# What needs to be done:
Only the lines from the start of the entries up to and including the line with "pillow: present [454,887,632,963]" should be written out, exactly as they stand.

--- --- ---

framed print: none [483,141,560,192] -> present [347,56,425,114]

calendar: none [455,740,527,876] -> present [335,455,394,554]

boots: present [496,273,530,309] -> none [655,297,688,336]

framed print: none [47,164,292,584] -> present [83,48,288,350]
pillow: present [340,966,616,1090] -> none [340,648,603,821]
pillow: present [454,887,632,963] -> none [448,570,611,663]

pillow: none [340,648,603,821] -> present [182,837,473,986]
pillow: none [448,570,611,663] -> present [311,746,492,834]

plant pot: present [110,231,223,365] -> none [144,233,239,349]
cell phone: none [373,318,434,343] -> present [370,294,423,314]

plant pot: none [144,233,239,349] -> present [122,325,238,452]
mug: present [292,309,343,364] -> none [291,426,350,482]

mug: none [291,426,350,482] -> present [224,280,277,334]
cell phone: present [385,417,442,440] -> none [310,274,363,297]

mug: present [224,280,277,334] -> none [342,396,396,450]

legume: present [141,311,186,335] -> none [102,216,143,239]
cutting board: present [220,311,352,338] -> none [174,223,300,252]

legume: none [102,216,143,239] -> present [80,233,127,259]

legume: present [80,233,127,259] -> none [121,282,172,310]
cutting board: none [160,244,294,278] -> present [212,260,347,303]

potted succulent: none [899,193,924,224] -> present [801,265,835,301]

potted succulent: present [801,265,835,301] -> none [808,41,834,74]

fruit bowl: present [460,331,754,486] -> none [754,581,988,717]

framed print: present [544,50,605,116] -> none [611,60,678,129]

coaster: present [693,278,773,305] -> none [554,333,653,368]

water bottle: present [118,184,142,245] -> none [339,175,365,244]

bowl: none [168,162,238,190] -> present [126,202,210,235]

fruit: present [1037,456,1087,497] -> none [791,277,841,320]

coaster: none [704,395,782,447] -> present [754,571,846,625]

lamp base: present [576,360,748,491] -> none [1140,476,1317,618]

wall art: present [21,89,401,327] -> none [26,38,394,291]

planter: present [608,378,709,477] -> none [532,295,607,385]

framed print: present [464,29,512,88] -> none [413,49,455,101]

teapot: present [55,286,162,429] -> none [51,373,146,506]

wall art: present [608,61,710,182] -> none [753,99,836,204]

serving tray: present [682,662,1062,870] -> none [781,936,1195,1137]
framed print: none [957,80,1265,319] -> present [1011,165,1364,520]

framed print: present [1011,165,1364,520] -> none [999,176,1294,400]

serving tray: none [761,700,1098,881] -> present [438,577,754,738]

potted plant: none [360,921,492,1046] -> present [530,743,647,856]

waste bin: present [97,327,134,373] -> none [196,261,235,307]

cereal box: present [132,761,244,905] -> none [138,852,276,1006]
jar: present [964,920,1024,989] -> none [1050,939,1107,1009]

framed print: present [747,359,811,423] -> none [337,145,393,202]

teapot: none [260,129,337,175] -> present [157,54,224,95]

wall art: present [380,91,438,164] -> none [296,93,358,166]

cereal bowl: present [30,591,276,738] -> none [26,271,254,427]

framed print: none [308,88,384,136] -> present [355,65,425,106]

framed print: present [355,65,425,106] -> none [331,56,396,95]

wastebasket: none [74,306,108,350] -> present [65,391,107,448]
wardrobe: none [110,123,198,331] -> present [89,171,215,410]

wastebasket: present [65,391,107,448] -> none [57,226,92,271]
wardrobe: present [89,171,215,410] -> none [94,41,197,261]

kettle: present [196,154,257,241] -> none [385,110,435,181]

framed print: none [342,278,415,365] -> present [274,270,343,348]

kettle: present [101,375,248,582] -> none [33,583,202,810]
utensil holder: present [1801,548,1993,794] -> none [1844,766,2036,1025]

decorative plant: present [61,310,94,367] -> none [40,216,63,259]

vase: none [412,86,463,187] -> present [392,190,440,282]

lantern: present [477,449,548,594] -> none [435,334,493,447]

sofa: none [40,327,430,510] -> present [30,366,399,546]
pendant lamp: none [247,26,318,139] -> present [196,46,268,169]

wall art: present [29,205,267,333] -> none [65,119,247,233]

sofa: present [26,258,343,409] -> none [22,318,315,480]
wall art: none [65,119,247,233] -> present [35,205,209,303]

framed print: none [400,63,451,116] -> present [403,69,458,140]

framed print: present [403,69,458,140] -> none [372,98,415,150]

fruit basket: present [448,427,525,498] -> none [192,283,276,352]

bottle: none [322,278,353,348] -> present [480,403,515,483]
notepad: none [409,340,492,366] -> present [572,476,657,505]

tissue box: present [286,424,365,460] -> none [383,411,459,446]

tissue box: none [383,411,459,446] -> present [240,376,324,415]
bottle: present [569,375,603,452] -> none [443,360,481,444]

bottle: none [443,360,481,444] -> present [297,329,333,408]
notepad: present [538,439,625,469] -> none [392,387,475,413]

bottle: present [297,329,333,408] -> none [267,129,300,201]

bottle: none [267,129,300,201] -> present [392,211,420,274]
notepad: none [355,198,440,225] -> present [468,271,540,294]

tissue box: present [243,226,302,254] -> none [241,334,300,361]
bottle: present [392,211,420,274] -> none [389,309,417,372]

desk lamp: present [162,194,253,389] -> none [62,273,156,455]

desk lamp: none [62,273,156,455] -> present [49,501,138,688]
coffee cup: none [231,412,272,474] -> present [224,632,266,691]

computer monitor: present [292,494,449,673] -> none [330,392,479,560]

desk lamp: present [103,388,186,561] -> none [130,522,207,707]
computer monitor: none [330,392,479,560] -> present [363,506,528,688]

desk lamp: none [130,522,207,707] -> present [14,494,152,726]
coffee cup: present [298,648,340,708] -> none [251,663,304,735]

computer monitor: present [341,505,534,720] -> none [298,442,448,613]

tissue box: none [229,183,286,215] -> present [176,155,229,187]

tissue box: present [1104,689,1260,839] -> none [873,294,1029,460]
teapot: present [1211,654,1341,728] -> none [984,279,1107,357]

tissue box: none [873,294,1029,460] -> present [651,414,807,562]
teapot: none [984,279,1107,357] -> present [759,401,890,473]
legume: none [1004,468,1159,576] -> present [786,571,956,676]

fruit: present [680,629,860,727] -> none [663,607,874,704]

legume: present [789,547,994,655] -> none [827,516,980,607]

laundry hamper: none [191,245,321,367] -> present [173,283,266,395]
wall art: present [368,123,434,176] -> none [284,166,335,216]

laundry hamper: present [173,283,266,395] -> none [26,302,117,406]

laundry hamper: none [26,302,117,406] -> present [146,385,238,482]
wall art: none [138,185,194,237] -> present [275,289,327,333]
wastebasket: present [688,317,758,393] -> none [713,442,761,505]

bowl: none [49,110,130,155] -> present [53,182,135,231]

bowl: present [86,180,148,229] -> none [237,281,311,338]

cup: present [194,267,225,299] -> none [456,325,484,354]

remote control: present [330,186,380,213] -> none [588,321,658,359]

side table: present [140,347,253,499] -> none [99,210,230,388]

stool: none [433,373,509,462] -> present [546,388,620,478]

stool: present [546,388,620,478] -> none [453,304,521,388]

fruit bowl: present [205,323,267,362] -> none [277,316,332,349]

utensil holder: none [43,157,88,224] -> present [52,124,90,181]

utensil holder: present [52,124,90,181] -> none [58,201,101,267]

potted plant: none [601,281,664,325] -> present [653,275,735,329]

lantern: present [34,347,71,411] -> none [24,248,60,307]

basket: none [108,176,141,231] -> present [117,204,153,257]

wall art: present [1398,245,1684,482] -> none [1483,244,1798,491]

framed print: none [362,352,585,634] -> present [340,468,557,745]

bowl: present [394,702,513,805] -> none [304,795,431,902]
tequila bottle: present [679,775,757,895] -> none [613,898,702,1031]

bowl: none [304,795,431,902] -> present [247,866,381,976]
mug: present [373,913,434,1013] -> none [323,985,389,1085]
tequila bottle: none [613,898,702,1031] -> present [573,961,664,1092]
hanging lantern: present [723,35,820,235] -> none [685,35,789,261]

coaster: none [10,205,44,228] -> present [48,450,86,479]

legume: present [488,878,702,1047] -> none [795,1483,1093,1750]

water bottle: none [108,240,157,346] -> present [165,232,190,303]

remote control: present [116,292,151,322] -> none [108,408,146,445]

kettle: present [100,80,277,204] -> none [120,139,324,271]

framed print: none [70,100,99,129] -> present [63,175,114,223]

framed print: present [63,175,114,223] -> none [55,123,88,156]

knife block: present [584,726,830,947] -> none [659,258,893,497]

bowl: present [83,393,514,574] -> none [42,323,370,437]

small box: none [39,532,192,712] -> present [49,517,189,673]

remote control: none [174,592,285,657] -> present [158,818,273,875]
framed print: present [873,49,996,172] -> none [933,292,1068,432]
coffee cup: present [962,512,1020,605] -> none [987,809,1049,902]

--- --- ---

# Expected output:
framed print: none [483,141,560,192] -> present [347,56,425,114]

calendar: none [455,740,527,876] -> present [335,455,394,554]

boots: present [496,273,530,309] -> none [655,297,688,336]

framed print: none [47,164,292,584] -> present [83,48,288,350]
pillow: present [340,966,616,1090] -> none [340,648,603,821]
pillow: present [454,887,632,963] -> none [448,570,611,663]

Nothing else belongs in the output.